Twenty-one years after the death of her brother in the Srebrenica massacre, Sehida Abdurahmanovic anxiously awaits Sunday’s local elections in Bosnia, in which a Serb is favoured to become her mayor.
Srebrenica, where 8,000 Muslim men and boys were killed by Bosnian Serb forces in 1995, is today a microcosm of the fragile Balkan country.
Serb and Muslim communities live side-by-side in the town but by no means together, still distrustful more than two decades after the Bosnian war that claimed 100,000 lives and displaced two million people.
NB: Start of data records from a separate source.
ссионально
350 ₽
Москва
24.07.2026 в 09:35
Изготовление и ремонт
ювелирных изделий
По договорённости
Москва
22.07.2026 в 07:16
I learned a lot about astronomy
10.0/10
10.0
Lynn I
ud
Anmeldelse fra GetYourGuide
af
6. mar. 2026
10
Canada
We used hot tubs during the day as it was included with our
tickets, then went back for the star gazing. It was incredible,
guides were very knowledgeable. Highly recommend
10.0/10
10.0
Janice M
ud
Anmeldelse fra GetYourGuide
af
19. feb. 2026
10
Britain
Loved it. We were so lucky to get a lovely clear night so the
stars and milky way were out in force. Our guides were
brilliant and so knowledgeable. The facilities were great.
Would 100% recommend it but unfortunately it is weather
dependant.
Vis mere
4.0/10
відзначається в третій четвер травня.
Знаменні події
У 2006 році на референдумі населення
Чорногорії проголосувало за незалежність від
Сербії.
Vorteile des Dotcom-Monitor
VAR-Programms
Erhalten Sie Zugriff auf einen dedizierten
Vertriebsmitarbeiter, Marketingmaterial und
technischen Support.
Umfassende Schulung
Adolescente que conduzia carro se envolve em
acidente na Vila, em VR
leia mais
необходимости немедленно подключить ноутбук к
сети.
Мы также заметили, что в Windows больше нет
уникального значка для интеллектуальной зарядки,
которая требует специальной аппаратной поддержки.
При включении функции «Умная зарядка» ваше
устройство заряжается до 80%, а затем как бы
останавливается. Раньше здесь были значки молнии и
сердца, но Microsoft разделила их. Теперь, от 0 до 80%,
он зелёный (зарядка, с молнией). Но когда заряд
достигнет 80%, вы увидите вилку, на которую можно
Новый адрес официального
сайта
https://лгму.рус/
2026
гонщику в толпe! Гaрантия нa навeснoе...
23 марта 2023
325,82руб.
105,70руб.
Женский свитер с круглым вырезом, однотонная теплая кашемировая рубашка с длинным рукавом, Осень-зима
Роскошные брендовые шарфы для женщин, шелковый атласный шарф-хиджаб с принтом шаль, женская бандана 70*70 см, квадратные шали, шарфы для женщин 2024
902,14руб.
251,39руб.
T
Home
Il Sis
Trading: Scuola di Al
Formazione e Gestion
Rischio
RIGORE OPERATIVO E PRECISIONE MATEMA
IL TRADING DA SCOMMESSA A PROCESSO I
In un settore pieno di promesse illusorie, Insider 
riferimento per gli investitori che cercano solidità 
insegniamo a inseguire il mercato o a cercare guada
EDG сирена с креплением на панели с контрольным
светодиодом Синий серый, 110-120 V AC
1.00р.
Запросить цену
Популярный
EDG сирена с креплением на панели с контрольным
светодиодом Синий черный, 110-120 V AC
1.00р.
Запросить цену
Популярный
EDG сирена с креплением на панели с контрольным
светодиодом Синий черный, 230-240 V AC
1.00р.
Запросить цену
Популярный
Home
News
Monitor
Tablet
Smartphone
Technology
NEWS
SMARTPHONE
The local elections in Srebrenica will be a political confrontation between the two communities, although the candidates have vowed to work for the benefit of all citizens
This year the tensions are particularly strong, intensified by the decision of Bosnian Serbs at a referendum last weekend to continue celebrating their “national holiday” — despite Sarajevo authorities ruling the holiday and the vote illegal.
The Dayton peace accords that ended the war in 1995 split Bosnia into two semi-independent entities linked by weak central institutions — the Republika Srpska (RS) and a Muslim-Croat federation.
Srebrenica, which lies in the Bosnian Serb-run entity RS, has had a Muslim mayor since 1999.
Today there are 7,700 Bosnian Serbs and 6,050 Muslims who can vote for mayor of a town notorious as a scene of Europe’s worst massacre since World War II.
Bosnian Serb forces under general Ratko Mladic carried out the mass executions in several days in July 1995, despite the enclave being under UN protection.
The body of Abdurahmanovic’s brother Meho was never found.
– ‘Not moral or just’ –
“I think the time has not come for a Serb to become the mayor of Srebrenica, because this is the town where genocide was committed,” said Abdurahmanovic, whose house is several metres from the memorial centre where 6,600 victims are buried.
Both the UN war crimes tribunal for the former Yugoslavia (ICTY) and the International Court of Justice have agreed that the massacre was genocide.
Abdurahmanovic’s husband Jakub was also killed in Srebrenica in May 1992 after being taken from his apartment by Serb paramilitaries.
“Having a Serb mayor would not be moral or just,” insisted the energetic woman in her 60s, with bright blue eyes.
The outgoing Muslim mayor Camil Durakovic, 37, is a survivor of the massacre and has led the town for the last six years. According to the teams of the two candidates, his Serb rival, 34-year-old Mladen Grujicic, has a better chance of winning.
Grujicic’s father was among 3,200 Serb soldiers and civilians killed in the area during the war, according to figures from Serb victims’ associations.
Among the campaign posters a third person has appeared, Serbian ultranationalist Vojislav Seselj.
Muslims consider the Belgrade-based politician an advocate of ethnic cleansing even though a UN war crimes court acquitted him earlier this year.
“Srebrenica in safe hands,” reads the message below the picture of Seselj, who — as persona non grata in Bosnia — is campaigning from a distance for the Serb mayoral candidate.
– ‘Fatal and disastrous’ –
Grujicic enjoys the backing of all Serb political parties and Durakovic of all Muslim groups.
For Durakovic, the victory of his rival will be “fatal and disastrous” for the town, marking a “definitive end” to the presence of Muslims — he fears the Serb mayor could cause them to flee.
Grujicic, a chemistry teacher, says he wants “to stop the constant departure of citizens from both communities” due to economic difficulties.
As for the wartime massacre, he admits that “the crime against Muslims happened”.
“I leave to competent institutions to qualify it,” he told AFP.
Calling it an act of genocide would alienate him from many Serb voters in Srebrenica.
“Crimes were committed here against both communities. Are we going to have better lives in Srebrenica if I say it was genocide?” he said.